Exercise goal >> Every record that follows should be printed verbatim.
══════════
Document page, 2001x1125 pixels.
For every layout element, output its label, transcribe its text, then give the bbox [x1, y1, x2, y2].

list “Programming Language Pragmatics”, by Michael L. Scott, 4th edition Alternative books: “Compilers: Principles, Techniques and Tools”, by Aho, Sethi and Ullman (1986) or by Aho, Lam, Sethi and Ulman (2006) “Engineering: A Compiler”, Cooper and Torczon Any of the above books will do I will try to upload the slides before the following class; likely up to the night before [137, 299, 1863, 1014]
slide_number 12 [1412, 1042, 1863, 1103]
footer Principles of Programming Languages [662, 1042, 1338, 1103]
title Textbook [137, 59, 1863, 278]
══════════
Answer area >>
Document page, 2001x1125 pixels.
For every layout element, output its label, transcribe its text, then give the bbox [x1, y1, x2, y2].

list “Programming Language Pragmatics”, by Michael L. Scott, 4th edition Alternative books: “Compilers: Principles, Techniques and Tools”, by Aho, Sethi and Ullman (1986) or by Aho, Lam, Sethi and Ulman (2006) “Engineering: A Compiler”, Cooper and Torczon Any of the above books will do I will try to upload the slides before the following class; likely up to the night before [137, 299, 1863, 1014]
slide_number 12 [1412, 1042, 1863, 1103]
footer Principles of Programming Languages [662, 1042, 1338, 1103]
title Textbook [137, 59, 1863, 278]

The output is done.